Energy bills in the UK have already been hitting the roof and the situation is expected to escalate further ahead of the rough winter. In October, the energy price cap will be raised by Ofgem, which has sparked anger among Brits, pushing them to protest against the energy companies and the Government.
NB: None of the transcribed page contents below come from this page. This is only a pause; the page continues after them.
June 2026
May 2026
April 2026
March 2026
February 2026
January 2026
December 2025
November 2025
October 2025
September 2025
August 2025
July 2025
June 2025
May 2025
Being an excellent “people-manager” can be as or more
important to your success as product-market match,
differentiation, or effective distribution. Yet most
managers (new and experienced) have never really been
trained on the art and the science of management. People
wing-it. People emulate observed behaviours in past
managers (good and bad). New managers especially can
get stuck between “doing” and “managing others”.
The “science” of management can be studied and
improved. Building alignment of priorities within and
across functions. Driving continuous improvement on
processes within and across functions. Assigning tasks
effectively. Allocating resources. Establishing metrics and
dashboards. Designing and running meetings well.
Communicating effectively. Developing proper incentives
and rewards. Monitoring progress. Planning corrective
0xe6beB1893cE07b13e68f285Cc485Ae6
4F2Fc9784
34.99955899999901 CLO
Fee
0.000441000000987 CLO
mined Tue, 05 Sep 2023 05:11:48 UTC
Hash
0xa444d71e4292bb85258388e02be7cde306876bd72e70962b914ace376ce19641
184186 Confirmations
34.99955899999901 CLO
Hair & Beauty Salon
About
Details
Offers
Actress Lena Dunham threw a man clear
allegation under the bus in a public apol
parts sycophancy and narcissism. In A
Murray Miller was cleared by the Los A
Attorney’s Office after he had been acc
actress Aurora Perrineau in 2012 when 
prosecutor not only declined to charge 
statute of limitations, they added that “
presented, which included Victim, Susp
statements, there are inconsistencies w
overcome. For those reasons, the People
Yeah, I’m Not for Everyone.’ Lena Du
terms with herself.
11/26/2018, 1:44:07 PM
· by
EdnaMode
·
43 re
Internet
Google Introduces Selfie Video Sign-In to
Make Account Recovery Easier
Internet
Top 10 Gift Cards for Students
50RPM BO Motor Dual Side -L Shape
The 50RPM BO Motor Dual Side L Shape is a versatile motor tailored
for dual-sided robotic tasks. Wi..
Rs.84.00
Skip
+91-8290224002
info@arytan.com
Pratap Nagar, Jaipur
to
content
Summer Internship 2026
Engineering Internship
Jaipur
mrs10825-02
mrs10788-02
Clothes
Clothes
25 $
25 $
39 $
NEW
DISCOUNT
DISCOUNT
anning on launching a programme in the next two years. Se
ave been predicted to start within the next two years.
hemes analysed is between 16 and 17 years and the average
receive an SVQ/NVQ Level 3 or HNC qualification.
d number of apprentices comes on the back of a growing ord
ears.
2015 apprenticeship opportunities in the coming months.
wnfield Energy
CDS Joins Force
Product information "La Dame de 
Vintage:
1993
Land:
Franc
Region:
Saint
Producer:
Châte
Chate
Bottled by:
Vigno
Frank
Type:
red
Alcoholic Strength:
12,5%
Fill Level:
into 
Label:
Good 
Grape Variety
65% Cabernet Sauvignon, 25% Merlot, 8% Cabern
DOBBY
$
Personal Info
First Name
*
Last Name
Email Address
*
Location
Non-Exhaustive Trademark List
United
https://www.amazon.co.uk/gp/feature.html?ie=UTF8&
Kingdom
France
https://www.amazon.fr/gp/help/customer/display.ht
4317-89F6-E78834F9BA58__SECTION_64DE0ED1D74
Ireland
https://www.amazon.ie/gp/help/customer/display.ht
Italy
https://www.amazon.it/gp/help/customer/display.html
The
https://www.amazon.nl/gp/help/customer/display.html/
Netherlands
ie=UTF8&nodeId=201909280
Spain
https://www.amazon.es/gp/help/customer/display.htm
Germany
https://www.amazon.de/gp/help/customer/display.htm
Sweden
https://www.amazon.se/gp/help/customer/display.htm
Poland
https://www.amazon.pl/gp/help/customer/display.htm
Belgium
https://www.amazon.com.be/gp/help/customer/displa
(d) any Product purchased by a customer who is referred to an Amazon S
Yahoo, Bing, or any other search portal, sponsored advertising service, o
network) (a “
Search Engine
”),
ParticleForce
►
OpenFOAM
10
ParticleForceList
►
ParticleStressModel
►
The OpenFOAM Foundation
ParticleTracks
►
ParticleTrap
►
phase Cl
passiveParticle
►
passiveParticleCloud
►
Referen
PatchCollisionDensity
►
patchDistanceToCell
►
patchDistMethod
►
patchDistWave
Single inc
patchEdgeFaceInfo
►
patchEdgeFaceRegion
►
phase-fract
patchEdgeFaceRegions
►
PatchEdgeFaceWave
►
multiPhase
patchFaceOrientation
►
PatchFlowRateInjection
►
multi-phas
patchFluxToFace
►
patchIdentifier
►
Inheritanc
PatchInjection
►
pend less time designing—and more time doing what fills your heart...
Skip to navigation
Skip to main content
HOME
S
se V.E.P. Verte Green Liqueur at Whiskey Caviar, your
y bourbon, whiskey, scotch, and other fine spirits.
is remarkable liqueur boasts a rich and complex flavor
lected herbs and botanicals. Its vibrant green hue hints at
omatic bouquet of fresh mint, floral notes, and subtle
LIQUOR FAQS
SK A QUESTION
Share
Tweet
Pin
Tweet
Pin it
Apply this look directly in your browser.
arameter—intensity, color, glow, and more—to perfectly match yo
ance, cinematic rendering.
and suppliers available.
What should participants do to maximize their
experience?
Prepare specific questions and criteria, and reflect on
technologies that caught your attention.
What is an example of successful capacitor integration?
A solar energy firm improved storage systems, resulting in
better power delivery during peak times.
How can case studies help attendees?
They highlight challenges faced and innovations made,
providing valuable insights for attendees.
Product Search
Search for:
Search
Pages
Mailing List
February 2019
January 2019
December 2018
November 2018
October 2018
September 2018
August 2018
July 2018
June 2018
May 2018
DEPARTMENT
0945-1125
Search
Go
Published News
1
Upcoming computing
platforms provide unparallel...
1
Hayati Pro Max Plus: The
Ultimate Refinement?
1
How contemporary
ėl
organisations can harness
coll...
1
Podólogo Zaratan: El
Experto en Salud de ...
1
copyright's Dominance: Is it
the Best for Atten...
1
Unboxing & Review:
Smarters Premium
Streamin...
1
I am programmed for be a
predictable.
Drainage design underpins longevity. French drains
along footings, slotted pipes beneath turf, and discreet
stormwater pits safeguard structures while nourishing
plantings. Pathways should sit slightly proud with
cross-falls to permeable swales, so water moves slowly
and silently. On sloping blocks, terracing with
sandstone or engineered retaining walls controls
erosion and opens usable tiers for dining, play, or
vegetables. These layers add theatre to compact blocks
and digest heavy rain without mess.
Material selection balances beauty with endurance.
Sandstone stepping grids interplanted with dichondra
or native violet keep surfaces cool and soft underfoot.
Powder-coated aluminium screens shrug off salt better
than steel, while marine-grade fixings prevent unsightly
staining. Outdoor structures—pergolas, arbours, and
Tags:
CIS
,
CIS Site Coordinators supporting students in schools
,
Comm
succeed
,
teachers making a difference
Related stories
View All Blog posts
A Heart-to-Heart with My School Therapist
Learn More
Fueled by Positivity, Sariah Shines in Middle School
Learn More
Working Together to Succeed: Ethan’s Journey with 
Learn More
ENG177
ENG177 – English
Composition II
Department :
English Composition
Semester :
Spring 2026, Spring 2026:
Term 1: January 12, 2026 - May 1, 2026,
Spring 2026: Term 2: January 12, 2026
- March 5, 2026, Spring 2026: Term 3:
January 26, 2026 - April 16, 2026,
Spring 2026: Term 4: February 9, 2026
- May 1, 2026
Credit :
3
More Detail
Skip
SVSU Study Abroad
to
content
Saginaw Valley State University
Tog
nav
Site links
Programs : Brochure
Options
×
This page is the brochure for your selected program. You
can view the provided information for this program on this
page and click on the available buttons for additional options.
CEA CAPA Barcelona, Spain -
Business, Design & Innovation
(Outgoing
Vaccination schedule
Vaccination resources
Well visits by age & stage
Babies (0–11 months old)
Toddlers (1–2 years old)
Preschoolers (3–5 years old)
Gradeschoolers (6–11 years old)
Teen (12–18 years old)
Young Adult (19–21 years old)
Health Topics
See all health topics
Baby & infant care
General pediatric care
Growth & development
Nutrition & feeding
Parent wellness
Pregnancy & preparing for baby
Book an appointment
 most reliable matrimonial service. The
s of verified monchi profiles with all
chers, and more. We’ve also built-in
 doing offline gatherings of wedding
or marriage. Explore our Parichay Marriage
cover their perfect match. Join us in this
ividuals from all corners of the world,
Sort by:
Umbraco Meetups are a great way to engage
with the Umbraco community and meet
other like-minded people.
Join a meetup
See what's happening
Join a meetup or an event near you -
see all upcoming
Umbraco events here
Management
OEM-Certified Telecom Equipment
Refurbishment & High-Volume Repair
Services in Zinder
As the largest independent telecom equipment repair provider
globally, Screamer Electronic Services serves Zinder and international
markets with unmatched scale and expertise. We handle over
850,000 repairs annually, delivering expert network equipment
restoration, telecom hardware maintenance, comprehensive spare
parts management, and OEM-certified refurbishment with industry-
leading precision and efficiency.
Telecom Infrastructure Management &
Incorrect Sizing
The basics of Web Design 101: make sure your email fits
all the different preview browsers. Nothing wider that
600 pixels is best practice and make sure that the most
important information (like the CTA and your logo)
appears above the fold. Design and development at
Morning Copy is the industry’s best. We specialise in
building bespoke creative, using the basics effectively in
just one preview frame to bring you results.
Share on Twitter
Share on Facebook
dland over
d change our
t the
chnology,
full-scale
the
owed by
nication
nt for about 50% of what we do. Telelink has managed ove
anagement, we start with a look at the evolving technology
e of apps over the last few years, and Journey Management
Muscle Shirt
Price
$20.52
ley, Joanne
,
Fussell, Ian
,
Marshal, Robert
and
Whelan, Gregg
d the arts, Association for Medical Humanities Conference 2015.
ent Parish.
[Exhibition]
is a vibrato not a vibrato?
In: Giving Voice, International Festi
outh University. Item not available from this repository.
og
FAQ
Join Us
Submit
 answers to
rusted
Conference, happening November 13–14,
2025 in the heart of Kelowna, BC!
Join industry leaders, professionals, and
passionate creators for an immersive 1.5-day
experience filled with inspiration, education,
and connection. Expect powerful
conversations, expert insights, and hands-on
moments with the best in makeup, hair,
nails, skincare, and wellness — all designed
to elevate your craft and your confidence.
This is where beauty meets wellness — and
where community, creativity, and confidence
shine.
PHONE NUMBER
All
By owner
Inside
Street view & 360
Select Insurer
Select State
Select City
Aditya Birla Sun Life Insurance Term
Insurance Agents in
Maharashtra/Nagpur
Amid the soaring energy bills and threats of supply cuts, UK investors can keep an eye on the energy stocks suggested by Kalkine Media® which are doing well currently.
EnQuest plc (LON: ENQ)
The shares of the independent business focusing on petroleum production, EnQuest plc, dropped by 2.70% at around 8:00 AM (GMT+1) on Tuesday and were trading at GBX 27.00. With a P/E ratio of 1.68, the market capitalization of the business presently stands at £516.74 million. The EPS of ENQ are positive as of 9 August, at 0.21. The returns provided by the business to its investors on year-to-date and one-year basis are also in the positive territory, at 44.37% and 14.17%, respectively.
Energean plc (LON: ENOG)
The shares of the internationally operating producer of hydrocarbons, Energean plc, dropped by 2.70% at around 8:00 AM (GMT+1) on Tuesday and were trading at GBX 27.00. The market capitalization of the business presently stands at £2,131.14 million and it’s a constituent of the FTSE 250 index. However, the returns provided by the business to its investors on year-to-date and one-year basis are in the positive territory, at 40.00% and 74.36%, respectively.
Hunting plc (LON: HTG)
The shares of the company offering of energy equipment & services, Hunting plc, dropped by 2.70% at around 8:00 AM (GMT+1) on Tuesday and were trading at GBX 27.00. The market cap of HTG stood at £356.27 million. The EPS of HTG stood in negative territory as of 9 August, at -0.53. However, the returns provided by the business to its investors on year-to-date and one-year basis are in the positive territory, at 29.43% and 4.78%, respectively.